Neil Armstrong s’est ainsi exprimé ainsi mercredi dernier devant le Congrès américain. Précisément lors d’une audition de la commission du commerce, de la science et du transport du Sénat. Selon l’ancien astronaute, le Président américain a été très mal conseillé en décidant d’abandonner le programme de son prédécesseur George W Bush.

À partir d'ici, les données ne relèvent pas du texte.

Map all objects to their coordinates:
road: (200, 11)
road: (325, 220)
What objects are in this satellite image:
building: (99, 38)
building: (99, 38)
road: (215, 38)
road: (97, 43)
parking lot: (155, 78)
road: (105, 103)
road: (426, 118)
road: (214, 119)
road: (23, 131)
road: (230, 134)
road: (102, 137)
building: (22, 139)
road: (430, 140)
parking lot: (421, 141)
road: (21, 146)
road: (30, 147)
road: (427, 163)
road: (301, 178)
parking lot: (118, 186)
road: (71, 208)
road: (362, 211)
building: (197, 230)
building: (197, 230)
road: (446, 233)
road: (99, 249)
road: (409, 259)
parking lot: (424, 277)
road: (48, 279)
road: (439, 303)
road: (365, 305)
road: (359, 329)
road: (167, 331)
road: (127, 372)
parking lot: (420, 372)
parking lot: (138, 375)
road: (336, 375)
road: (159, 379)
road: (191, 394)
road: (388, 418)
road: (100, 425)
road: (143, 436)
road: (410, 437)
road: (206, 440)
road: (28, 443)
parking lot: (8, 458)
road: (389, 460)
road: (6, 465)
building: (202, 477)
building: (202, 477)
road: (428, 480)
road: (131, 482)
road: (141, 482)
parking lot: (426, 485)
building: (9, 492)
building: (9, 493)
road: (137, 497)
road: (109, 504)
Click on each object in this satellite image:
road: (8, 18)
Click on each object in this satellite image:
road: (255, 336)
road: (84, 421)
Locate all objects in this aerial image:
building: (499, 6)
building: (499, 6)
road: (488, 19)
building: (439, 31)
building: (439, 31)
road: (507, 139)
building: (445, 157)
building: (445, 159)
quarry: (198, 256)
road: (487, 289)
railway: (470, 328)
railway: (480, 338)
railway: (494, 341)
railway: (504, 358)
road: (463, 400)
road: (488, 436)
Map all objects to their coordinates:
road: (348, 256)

Selon le légendaire Armstrong, Obama a pris sa décision en se fondant sur l’avis d’un très petit groupe agissant en secret. Petit groupe qui l’a persuadé qu’il y avait là une occasion unique de mettre son empreinte sur un nouveau programme novateur.  Neil nous dit ainsi : «  je n’ai pas encore trouvé quelqu’un à la NASA, au Ministère de la Défense, dans l’Armée de l’Air, à l’Académie nationale des sciences, dans l’industrie aérospatiale, et dans le monde universitaire qui avait entendu parler de cette décision d’annulation avant qu’elle ne soit annoncée.» Selon Neil, ni le patron de la NASA, Charles Bolden, ni le principal conseiller scientifique présidentiel John Oldren n’étaient au courant…

 Armstrong dans le LM

( Ce bon vieux Neil, dans le LM “Eagle”, à la grande époque en juillet 1969 sur la Lune, photographié par Buzz)

Bref, sous-entendu du premier des Moonwalkers, Barack aurait privilégié sa carrière au détriment de la conquête spatiale. Un point de vue que ne partage pas, rappelons-le, le 2ème des Moonwalkers et ex collègue de Neil, Buzz Aldrin, qui lui soutient le Président américain, et crache haut et fort sur le programme Constellation.  Buzz qui a même accompagné Barack pour le soutenir lors de son récent discours devant l’agence spatiale américaine. Voir plus bas mon post du 16 avril.

Beaucoup de bruit, donc. Et sur la Lune. Comme d’hab. Rien ne bouge.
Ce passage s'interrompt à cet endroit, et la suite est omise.